Once we put carbon dioxide up there, by burning fossil fuels, it is going to stay there for hundreds and hundreds of years, all the time locking in more and more heat and energy from the sun, warming our climate, and ensuring increasingly catastrophic weather events become more and more frequent.

That is the key message that has been underscored jointly this week by the climate scientists at the EU’s Copernicus Climate Change Service and the United States National Oceanic and Atmospheric Administration.

Their reports came less than one month after 198 Governments agreed at COP28 climate summit in Dubai to pursue deep, rapid, and sustained reductions in greenhouse gas emissions, and to start transitioning away from fossil fuels in energy systems, in a just, orderly, and equitable manner.

Most importantly, they also agreed to accelerate all these actions during this critical decade.

This is a monumental task.

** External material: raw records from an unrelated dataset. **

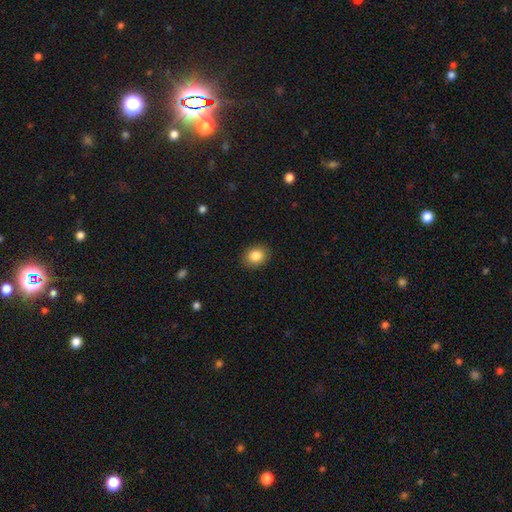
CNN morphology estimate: Smooth or featured: smooth — 85% (star or artifact — 9%)
How rounded: in between — 50% (round — 49%)
Merging: none — 89% (minor disturbance — 8%)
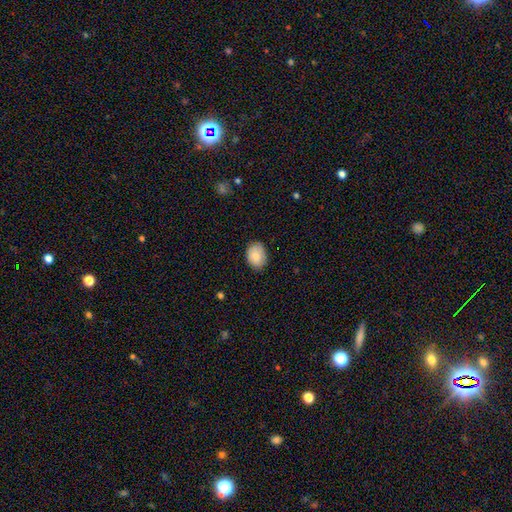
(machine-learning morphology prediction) The model was most divided on "how rounded": in between: 68%, round: 31%, cigar-shaped: 1%. More confident: smooth or featured — smooth (88%); merging — none (82%).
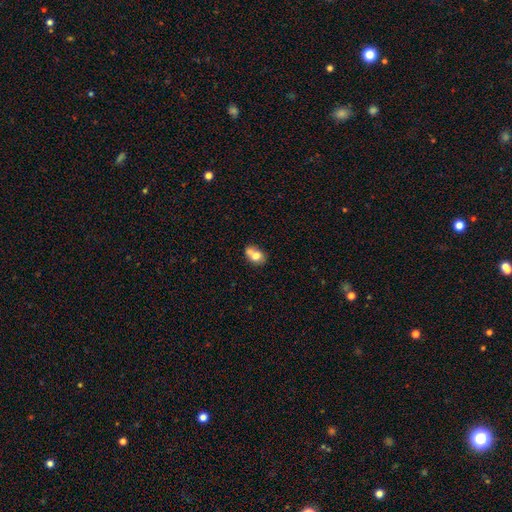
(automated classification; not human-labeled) Smooth or featured: smooth — 71% (featured or disk — 19%)
How rounded: in between — 57% (round — 42%)
Merging: merger — 47% (none — 33%)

It is the most difficult, inconvenient, yet essential task that lies ahead for us all.

Governments, policymakers, and certain political parties will no doubt be inclined to drag their heels because that’s what they always do when the task is so difficult. But in the end (whenever that is) they will have no choice.

Transitioning away from fossil fuels is the only thing that can be done in response to authoritative and worrying climate reports such as those released this week.

It is an agenda that has now been agreed by all the governments of the world. And on the basis if the climate science delivered over the past week, we don’t have a moment to waste.